Pred_leaf in lightgbm


While going through the LightGBM docs I found that predict supports a pred_leaf argument. The docs say

pred_leaf (bool, optional (default=False)) – Whether to predict
leaf index.

However, when doing a

data := (1, 28)
gbm := num_boost_round = X

embedding = gbm.predict(data, pred_leaf=True)
embedding.shape  # [1, X]
print(embedding[0, :])  # [29,  2,  8, 26,  2,  2, 16, 18, 25, 30, 16, 25,  0, 17, 15]

I don't understand why it is outputting an array that is filled as opposed to a one-hot vector or a scalar value? It says it predicts the leaf index?
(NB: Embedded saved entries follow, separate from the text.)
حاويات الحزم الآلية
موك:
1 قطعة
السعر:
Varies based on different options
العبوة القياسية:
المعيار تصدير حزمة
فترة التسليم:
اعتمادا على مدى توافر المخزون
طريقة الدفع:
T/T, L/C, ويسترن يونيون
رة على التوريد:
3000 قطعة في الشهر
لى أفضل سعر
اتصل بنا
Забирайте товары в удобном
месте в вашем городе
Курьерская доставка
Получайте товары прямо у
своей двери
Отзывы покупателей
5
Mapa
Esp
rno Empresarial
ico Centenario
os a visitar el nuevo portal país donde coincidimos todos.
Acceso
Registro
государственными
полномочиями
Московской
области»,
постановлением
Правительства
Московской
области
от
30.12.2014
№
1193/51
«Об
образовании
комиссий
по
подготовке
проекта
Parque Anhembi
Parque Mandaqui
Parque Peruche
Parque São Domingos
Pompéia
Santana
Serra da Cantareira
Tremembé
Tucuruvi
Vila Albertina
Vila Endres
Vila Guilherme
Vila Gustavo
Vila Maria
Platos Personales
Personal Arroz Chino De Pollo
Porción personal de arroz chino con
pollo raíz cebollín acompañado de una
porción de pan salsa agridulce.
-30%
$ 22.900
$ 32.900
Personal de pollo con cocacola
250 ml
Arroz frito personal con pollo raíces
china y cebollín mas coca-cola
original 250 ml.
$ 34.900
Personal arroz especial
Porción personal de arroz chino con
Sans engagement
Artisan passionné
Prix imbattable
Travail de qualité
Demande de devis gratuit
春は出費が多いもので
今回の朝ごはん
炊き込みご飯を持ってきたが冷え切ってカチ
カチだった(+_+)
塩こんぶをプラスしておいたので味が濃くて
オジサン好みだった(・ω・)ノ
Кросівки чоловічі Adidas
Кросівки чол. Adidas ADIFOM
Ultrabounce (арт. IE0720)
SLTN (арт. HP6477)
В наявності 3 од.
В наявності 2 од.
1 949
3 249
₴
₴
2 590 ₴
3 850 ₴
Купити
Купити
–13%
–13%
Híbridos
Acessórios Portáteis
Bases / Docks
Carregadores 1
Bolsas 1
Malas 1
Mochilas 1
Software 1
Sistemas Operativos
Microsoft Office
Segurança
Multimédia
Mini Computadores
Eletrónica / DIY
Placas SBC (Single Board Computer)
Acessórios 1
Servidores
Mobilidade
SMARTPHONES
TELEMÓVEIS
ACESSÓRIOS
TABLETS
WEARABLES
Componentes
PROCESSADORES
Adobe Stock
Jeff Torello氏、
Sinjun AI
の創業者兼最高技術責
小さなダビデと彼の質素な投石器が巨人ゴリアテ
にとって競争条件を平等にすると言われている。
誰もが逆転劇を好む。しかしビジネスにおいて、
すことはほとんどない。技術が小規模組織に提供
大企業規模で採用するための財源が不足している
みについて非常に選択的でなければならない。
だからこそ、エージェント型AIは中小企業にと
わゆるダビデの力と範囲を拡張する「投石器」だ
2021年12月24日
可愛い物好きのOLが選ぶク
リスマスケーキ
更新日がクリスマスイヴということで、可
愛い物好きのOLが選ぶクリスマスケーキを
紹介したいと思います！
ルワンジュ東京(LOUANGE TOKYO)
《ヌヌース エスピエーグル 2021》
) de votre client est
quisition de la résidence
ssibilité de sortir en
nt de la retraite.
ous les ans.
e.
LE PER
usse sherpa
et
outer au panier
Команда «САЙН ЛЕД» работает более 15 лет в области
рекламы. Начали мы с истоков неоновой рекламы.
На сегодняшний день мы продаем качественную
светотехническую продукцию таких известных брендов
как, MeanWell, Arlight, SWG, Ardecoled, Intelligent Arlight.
Can this be used as an "embedding" to another model?

Ps: I'd post this in stats-stackexchange but it looks like this is 1) specific to lightgbm and 2) they don't have a lightgbm tag


Solution

  • The output of LightGBM predict with pred_leaf argument set to True is an array of shape(nsample, ntrees) containing int32 values.

    Each integer entry in the matrix indicates the predicted leaf index of each sample in each tree.

    Since the leaf index of a tree is unique per tree, you may find the same leaf number in many different columns.

    As for as its behaviour, this LightGBM prediction function mimicks an analogous one present in XGBoost (https://xgboost.readthedocs.io/en/latest/python/python_api.html).